Relationships are the ripples that change culture. Religion provides the rocks, but we cannot become religious about our rocks. “Stop throwing my rocks!”
How many relationships do you have? All discipleship (training and teaching people to follow Jesus) is best done in the context of individual relationships. Certainly systems, processes, structure, and organizations are helpful in discipleship, but ultimately, we are shaped by relationship. Rocks are helpful for creating ripples, but we must make the rocks manageable for little hands.
Relationship has within its power to influence and change. Very little change has happened in my life in a vacuum of relationship. Even accountability is best done in the context of a relationship, not a one-way engagement, but a relationship of love and mutual accountability. It is much harder to dismiss an issue once we are in a relationship with someone on the other side of the issue.
This is not to suggest that we should ever use relationship to manipulate or control. However, I must view my relationships as my circles of influence – fully embracing the reality that every relationship is a two-way street of influence. It is so annoying to be in a conversation where one or more individuals have no interest in listening, understanding, or willingness to be influenced.

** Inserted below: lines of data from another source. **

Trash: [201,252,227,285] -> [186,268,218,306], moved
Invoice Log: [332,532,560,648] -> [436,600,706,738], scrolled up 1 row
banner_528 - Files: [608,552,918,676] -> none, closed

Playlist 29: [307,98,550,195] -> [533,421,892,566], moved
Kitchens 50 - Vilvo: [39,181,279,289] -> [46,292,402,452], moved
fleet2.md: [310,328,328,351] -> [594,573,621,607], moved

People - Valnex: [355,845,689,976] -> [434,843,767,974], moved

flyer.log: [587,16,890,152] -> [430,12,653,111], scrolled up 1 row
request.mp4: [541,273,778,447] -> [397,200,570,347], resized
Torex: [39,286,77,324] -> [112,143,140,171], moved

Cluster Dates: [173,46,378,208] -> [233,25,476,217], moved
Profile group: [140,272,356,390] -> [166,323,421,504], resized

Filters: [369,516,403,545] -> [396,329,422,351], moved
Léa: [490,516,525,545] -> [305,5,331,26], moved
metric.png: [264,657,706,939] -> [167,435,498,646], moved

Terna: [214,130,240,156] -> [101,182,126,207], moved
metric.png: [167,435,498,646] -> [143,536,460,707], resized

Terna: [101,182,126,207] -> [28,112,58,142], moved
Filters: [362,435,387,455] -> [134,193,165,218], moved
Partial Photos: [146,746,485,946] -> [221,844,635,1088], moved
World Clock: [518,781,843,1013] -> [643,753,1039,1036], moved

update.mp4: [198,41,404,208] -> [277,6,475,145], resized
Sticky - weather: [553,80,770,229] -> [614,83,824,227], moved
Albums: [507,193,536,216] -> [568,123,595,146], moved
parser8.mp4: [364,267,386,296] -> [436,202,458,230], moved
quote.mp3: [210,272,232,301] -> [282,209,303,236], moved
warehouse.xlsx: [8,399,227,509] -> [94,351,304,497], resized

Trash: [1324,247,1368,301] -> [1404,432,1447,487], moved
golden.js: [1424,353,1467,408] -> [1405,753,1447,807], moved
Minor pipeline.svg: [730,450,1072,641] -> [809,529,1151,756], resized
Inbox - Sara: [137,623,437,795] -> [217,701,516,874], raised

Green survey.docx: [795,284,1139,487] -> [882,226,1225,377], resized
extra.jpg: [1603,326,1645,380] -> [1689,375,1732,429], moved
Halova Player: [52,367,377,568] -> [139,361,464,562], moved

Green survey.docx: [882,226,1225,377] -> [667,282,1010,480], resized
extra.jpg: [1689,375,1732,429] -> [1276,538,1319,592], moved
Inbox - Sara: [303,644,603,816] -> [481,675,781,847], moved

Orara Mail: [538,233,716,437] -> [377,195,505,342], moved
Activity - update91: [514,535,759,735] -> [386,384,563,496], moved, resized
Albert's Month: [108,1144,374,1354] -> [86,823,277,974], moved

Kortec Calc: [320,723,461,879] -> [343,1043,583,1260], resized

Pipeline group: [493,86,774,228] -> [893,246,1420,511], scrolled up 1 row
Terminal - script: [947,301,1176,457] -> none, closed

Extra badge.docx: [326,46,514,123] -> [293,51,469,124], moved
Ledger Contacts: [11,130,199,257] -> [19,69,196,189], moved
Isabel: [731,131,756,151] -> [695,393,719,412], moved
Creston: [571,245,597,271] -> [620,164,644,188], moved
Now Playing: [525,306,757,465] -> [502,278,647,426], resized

We are each called to be in relationship with our Maker and with one another. Did you realize that you are invited by God Himself to influence Him? He invites us to ask Him move things and even change His mind about big and small things. Every father wants to be influenced by his children – and Jesus says that we have a Good Father in Heaven who wants to be influenced by His children. He says, “Tell me what you need and ask me to move something on your behalf.” Why? Because relationship is characterized by influence and He wants a relationship with us because He knows that we need a relationship with Him.
We need to be in relationship. We need to influence and be influenced. Jesus called us to make disciples – influence each other into what it means to follow Him and change the landscape. Discipleship is characterized by relationship and the ripples of influence. Who is influencing you? Who are you influencing? When was the last time you influenced God? When was the last time He influenced you? What rocks are helpful for creating ripples of influence? What rocks are unmanageable?